Basic Installation Instructions

1.Allow car to cool for a few hours before attempting to work on manifolds or exhaust system.

2.Raise vehicle and secure it with jack stands. A lift is preferable. 

3.Disconnect Battery cables and unplug O2 sensors. 

4.Be sure to soak all nuts, bolts and connectors with a penetrating oil such as PB Blaster. You do NOT have to remove the fans or radiator. 

5.Unbolt and remove stock secondary section. 

6.On Rear header, remove 2 small bolts holding power steering line in place, this allows for movement and easier removal of rear header.

Note: Most bolts including heat shield bolts will have to be removed by first removing air intake assembly then by snaking your arm under the throttle body and reaching around for the bolts. Bolt pattern is the same as front manifold, and there are 3 heat shield bolts on top, and 6 manifold bolts that must be removed before stock header can come out. If you have them, use air tools with long extensions and universal joints. Front header removal is much easier than the rear.
Installation is easy except that you still cannot get to the rear header bolts any way other than reaching around under the throttle body and feeling for them. 

7.Install the headers re-using the stock gaskets, and snug the header bolts, but do not torque them. 

8.Install the secondary, and place the copper triangle shaped gaskets with the O-ring facing up. Again, snug but do not tighten these bolts. When everything is in place and fits correctly, tighten in sequence to seat the gaskets, and torque to 33 ft.lbs. 

9. Be sure to replace the 2 power steering bracket bolts.

10. Extend O2 sensor wire harnesses, using the supplied kits. be sure to tighten them into their fittings, BEFORE plugging them in, DO NOT twist the wires. 

11. Replace your Intake system, be sure to plug in the MAF sensor.

12. Plug in the battery, and start the car to check for leaks. 

13.If there are any large spots of grease on the headers, wipe them off before starting, or the header will be permanently stained after it reaches normal operating temp. Use simple green or soap and water. 

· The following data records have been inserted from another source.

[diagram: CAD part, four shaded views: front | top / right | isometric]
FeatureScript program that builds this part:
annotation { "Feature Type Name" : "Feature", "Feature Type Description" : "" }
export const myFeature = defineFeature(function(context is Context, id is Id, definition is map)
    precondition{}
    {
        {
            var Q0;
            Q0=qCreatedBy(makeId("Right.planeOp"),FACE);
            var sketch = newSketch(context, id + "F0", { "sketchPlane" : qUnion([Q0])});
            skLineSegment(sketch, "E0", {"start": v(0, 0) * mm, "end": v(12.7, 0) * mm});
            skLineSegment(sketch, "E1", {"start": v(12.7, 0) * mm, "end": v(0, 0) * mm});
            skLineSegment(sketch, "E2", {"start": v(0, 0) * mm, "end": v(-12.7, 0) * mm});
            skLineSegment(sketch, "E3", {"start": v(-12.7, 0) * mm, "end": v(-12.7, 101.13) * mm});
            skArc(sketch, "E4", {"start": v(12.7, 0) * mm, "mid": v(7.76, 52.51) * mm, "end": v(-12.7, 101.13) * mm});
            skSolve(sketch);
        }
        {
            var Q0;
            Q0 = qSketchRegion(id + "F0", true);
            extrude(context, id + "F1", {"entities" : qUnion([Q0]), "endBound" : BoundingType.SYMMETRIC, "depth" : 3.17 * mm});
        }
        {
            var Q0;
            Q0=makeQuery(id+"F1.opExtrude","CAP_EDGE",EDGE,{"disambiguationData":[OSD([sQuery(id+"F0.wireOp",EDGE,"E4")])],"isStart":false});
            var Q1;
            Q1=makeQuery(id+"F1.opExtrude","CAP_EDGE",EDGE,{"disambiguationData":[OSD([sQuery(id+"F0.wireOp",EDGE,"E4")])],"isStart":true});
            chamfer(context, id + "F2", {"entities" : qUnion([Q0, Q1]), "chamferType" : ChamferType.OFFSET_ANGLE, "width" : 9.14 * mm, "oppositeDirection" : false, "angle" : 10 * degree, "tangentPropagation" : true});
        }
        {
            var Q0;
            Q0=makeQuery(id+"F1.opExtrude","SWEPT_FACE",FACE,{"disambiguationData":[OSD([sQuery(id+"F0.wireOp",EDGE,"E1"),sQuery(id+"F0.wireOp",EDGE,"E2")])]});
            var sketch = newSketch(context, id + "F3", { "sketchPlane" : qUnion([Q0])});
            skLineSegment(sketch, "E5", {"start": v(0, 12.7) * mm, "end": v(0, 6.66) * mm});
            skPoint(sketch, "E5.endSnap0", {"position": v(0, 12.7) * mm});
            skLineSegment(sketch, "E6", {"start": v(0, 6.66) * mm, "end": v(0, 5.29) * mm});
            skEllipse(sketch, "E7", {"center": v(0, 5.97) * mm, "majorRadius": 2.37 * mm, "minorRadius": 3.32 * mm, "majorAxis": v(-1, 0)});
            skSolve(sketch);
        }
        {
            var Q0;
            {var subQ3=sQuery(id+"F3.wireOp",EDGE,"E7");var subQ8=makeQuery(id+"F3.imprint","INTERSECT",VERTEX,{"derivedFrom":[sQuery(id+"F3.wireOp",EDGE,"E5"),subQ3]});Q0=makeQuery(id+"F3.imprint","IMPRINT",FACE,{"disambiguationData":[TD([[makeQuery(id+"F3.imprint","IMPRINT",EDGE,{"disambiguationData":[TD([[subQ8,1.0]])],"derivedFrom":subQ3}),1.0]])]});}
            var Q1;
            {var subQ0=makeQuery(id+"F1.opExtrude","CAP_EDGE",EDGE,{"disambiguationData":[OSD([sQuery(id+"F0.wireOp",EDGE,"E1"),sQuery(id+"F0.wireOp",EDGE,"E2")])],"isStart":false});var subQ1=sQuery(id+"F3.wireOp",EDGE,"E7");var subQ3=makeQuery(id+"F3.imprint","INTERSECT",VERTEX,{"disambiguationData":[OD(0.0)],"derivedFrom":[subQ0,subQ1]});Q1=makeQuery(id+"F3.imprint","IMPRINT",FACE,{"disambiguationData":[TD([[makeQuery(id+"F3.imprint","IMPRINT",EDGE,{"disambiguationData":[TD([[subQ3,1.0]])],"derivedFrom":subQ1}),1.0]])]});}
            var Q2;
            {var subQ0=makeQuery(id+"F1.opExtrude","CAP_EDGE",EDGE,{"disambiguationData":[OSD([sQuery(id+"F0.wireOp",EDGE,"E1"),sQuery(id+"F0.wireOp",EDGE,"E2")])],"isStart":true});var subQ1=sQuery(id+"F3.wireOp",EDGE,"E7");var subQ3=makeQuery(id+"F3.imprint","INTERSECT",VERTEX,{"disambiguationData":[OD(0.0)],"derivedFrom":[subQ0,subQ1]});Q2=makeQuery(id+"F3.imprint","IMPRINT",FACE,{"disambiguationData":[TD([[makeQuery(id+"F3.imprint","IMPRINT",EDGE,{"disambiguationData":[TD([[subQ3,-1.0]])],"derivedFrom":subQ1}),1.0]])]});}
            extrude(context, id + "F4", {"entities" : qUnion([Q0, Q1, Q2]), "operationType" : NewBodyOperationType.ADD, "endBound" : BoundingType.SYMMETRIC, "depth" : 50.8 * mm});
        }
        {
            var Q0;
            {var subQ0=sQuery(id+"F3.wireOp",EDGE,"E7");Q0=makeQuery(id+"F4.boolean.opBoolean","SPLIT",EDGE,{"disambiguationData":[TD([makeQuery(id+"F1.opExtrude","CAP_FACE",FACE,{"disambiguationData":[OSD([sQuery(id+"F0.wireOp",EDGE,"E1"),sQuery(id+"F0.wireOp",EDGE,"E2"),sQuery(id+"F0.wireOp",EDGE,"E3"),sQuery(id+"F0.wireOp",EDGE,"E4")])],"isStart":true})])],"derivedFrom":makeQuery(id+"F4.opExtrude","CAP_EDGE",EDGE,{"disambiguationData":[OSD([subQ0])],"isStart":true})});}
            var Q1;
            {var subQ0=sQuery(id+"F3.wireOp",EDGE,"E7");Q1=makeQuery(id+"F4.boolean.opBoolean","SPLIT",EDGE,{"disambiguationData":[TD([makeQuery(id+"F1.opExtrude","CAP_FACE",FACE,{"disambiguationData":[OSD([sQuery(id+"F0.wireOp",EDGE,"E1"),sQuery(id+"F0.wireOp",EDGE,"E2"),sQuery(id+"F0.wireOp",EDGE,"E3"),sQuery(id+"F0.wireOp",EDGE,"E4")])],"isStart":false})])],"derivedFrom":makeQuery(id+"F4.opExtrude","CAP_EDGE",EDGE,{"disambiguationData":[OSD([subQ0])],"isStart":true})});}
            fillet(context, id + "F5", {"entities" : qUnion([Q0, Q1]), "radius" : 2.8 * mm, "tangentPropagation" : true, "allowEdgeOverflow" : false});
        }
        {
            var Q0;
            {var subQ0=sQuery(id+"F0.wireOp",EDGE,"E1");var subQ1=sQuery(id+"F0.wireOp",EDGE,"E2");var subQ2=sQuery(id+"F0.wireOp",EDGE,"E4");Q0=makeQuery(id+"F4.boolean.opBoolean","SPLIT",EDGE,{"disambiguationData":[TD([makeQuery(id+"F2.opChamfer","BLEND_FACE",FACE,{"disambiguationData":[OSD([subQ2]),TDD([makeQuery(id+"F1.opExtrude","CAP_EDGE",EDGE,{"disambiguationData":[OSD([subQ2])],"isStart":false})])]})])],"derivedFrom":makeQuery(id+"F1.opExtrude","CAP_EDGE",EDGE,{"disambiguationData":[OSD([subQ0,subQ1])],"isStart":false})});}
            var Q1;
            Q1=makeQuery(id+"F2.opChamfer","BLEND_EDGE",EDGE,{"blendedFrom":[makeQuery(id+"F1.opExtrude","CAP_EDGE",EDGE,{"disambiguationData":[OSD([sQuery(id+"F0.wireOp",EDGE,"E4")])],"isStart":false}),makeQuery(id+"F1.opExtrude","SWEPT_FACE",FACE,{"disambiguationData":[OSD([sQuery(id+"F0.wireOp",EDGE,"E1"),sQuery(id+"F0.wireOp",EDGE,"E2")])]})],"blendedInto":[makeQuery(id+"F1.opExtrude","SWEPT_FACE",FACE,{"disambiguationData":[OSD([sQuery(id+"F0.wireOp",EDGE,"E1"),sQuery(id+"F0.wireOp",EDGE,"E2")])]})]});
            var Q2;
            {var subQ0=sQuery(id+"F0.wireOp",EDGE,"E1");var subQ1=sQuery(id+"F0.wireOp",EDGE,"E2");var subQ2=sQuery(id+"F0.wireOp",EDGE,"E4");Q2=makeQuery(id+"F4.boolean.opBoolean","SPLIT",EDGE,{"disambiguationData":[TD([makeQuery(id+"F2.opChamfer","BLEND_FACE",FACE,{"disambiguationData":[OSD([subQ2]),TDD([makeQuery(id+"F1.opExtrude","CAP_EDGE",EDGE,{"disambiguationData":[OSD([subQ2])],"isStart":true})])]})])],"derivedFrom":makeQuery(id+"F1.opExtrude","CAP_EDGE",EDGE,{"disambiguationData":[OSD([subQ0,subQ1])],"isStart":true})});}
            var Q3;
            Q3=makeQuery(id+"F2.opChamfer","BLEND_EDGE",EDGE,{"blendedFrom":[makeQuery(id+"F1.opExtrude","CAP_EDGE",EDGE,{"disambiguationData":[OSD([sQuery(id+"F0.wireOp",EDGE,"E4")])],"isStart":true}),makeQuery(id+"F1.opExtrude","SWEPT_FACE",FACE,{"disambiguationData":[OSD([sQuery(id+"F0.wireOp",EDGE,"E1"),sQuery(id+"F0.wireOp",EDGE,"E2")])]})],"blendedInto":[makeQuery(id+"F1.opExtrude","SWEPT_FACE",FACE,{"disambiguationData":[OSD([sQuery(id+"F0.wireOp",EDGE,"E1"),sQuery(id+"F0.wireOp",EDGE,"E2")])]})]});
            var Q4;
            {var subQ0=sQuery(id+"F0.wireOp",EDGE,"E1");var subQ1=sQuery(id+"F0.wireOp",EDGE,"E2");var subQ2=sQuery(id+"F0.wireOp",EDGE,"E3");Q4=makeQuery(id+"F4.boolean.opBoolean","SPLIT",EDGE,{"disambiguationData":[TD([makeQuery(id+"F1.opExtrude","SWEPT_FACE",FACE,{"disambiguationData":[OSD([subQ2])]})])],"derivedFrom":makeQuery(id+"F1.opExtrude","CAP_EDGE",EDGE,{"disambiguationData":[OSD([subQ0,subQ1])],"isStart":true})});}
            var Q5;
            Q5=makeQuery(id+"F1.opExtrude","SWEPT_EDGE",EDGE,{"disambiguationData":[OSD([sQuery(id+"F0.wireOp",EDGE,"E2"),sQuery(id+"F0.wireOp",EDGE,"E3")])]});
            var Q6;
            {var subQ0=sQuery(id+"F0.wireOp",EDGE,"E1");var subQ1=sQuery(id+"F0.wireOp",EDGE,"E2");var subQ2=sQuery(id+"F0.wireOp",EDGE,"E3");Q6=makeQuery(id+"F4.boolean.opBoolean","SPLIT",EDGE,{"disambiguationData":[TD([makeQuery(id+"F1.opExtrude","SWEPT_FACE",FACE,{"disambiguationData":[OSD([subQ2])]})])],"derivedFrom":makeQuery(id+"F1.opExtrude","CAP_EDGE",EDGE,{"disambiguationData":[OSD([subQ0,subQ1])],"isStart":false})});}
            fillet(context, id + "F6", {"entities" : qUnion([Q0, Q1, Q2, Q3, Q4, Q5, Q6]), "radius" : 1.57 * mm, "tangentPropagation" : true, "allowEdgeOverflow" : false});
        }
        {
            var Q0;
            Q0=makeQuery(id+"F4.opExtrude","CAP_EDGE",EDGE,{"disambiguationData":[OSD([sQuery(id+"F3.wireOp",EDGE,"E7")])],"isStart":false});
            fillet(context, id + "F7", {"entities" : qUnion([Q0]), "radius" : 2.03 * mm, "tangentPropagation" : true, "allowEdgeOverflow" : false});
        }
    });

14. Fill and mail the enclosed registration in order to activate your warranty.




Have fun and dont worry, ITS WORTH THE WORK, headers kick ass... but your stock mufflers will have to go, dont sound worth a damn with them on, they rack out like a deisel.. lol


----------



## 3.5altman (Jan 5, 2006)

i installed my headers also, it comes in handy if you take the intake manifold off


----------



## VQgearhead11 (Dec 25, 2006)

Thanks a ton guys. I really appreciate the step by step. As far as the mufflers go, I already have the Greddy EVO II, so I am in good shape. Thanks again


----------



## jasonsBLKser (Jan 22, 2007)

Yeah, Those muff's should be great, good luck you'll love the power increase, very noticeable... :idhitit:


----------